Ensuite, cette dynamique politique vers le continent s’inscrit aussi dans la volonté d’Israël de retrouver sa place d’observateur au sein de l’Union africaine (UA). Une place perdue en 2002.
D’ailleurs, lors de sa dernière visite au Kenya en 2016, Netayahu avait révélé que «ce statut revêt une importance très importante pour nous (…). L’Afrique est un continent composé de 54 Etats. Un éventuel changement de ses orientations et du traitement qu’elle réserve à Israël constitue un changement stratégique pour la place internationale d’Israël».
Au-delà de ces deux objectifs fondamentaux, Israël propose aux pays africains des partenariats dans divers domaines: agriculture, énergies renouvelables, nouvelles technologies de l’information, télécom, médecine, métaux précieux, sécurité et surveillance, etc. Autant de domaines dans lesquels les compétences et le savoir-faire d’Israël sont reconnus.

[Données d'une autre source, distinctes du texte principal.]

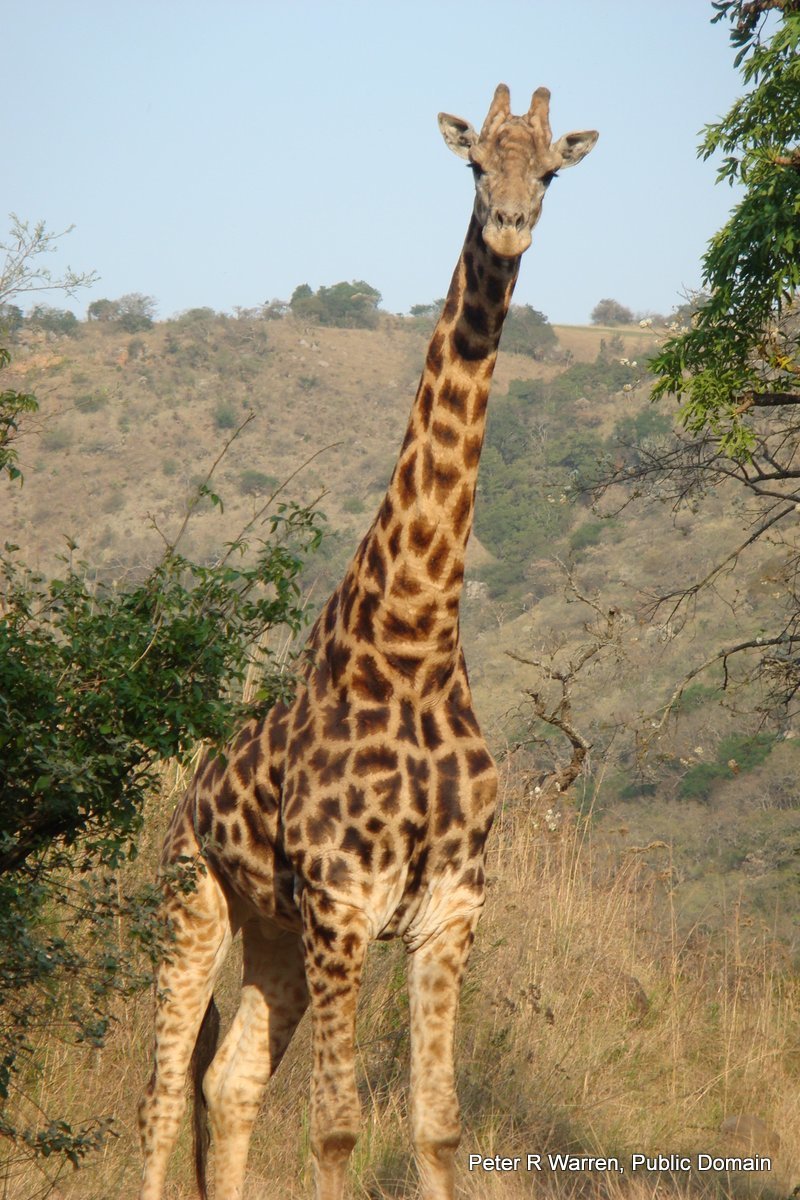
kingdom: Animalia
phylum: Chordata
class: Mammalia
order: Artiodactyla
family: Giraffidae
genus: Giraffa
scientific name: Giraffa giraffa
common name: Southern giraffe
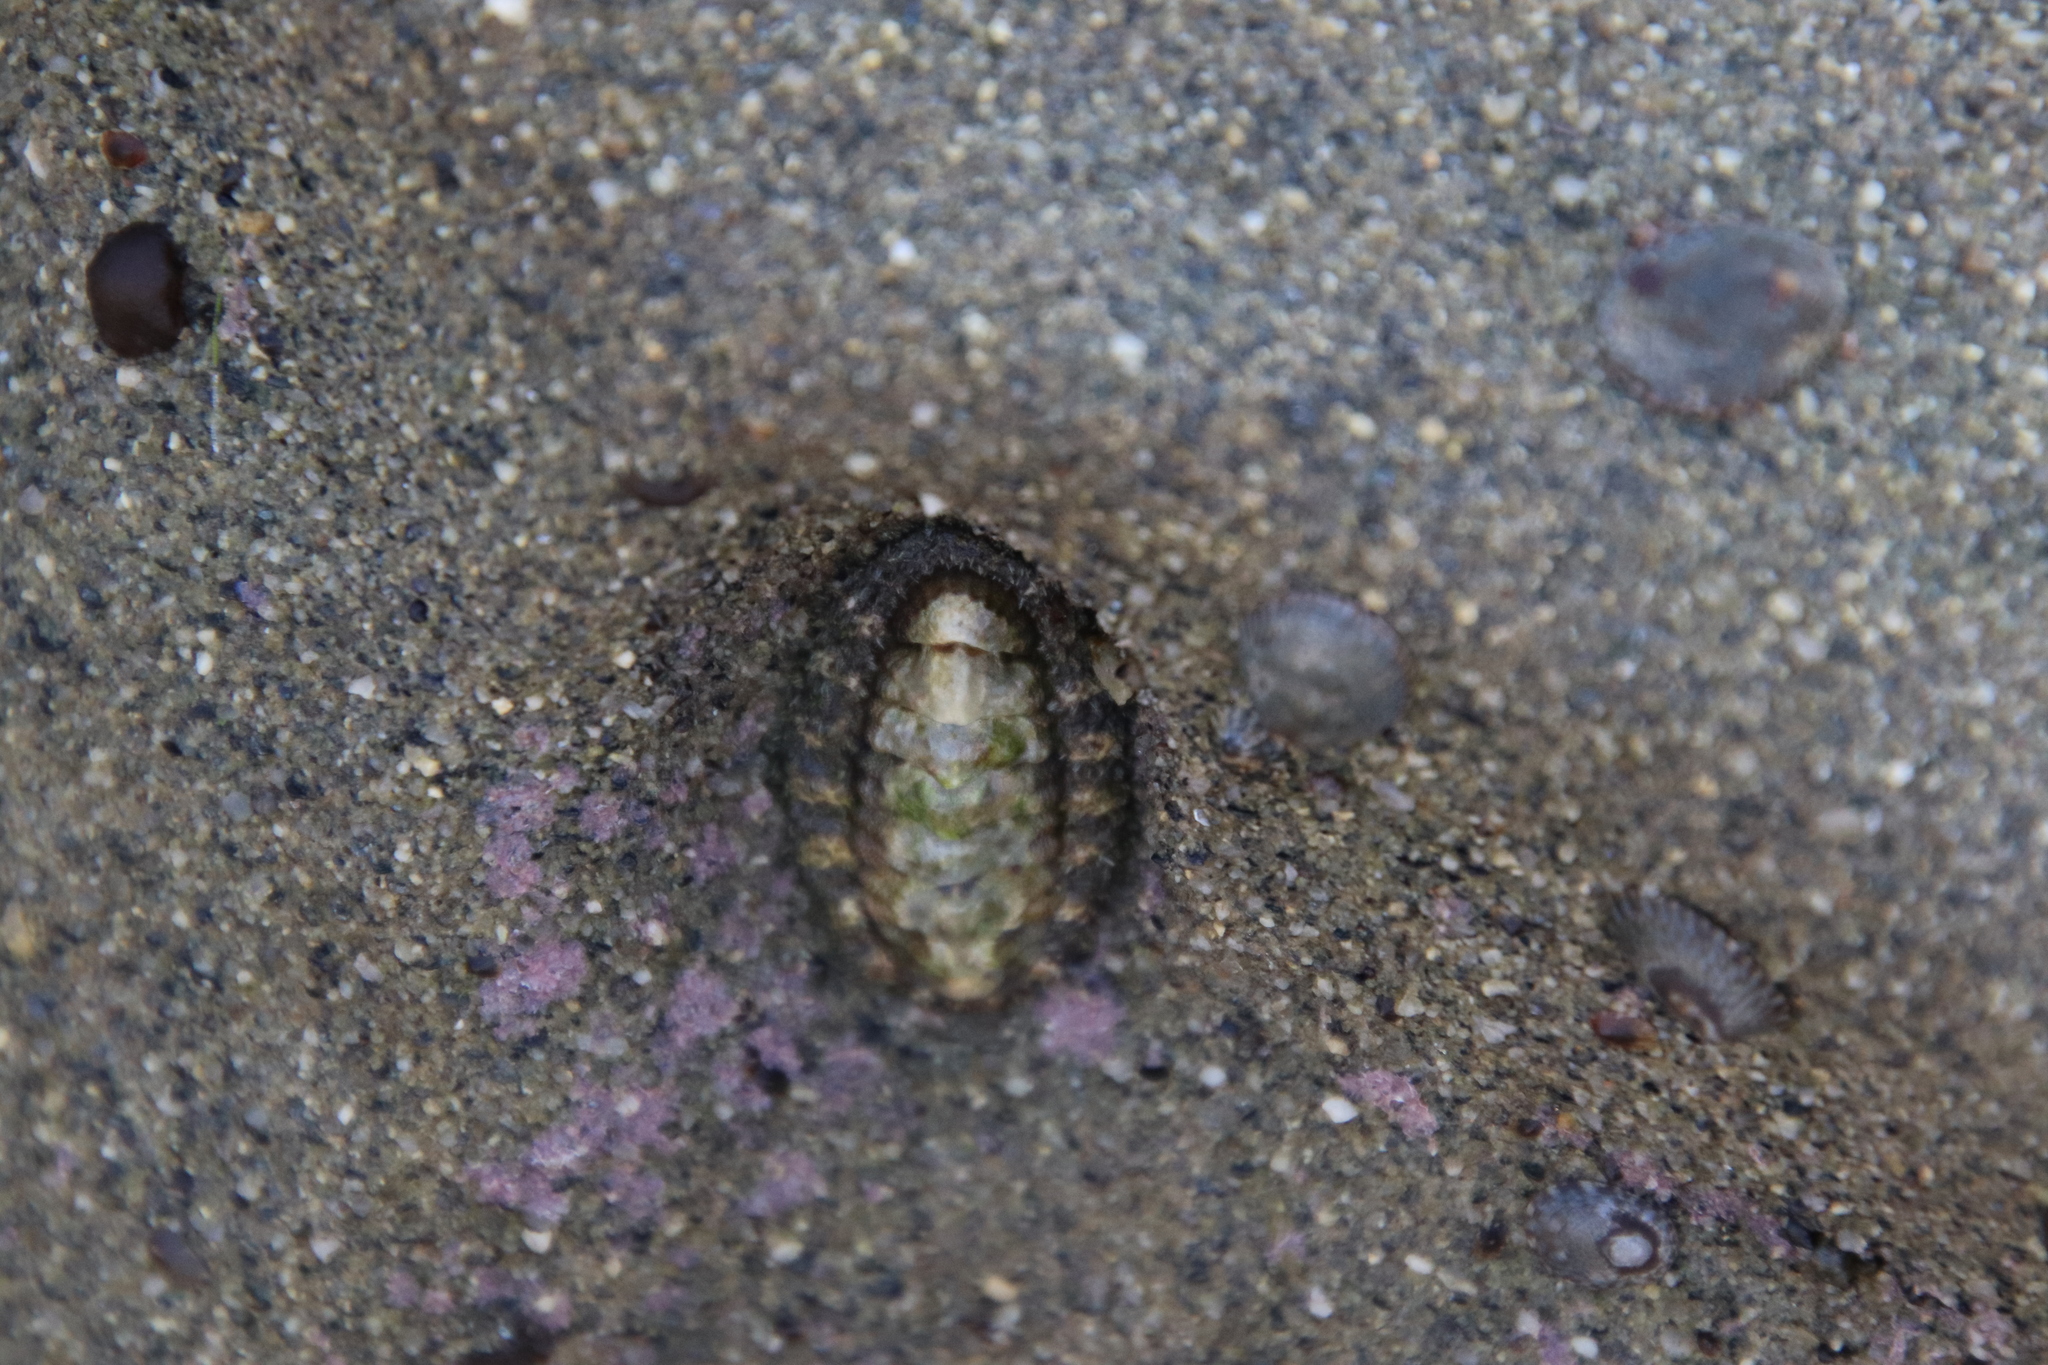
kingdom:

Au niveau commercial, les changes demeurent globalement faibles. Ceux-ci sont passés de 430 millions de dollars en 1990 à plus de 2 milliards de dollars en 2008. En 2015, les exportations d’Israël vers l’Afrique se sont établies à 1,05 milliard de dollars. L’Afrique du Sud reste le principal partenaire commercial d’Israël. Outre les métaux précieux (or diamant), on recense plus de 800 entreprises israéliennes présentes en Afrique du Sud dans divers domaines: énergie, hydraulique, sécurité, etc. Le pays importe beaucoup de pétrole du Nigeria et d’autres minerais du continent.
En plus, les contacts culturels et universitaires, l’assistance médicale et les formations professionnelles figurent au rang des échanges entre le continent et Israël. En outre, plusieurs chefs d’Etat africains assurent leur sécurité grâce au soutien israélien.
Le premier Sommet Israël-Afrique devrait donner une nouvelle impulsion aux relations entre l’Etat hébreu et le continent, avec en ligne de mire, un retour à l’Union africaine en tant qu’observateur.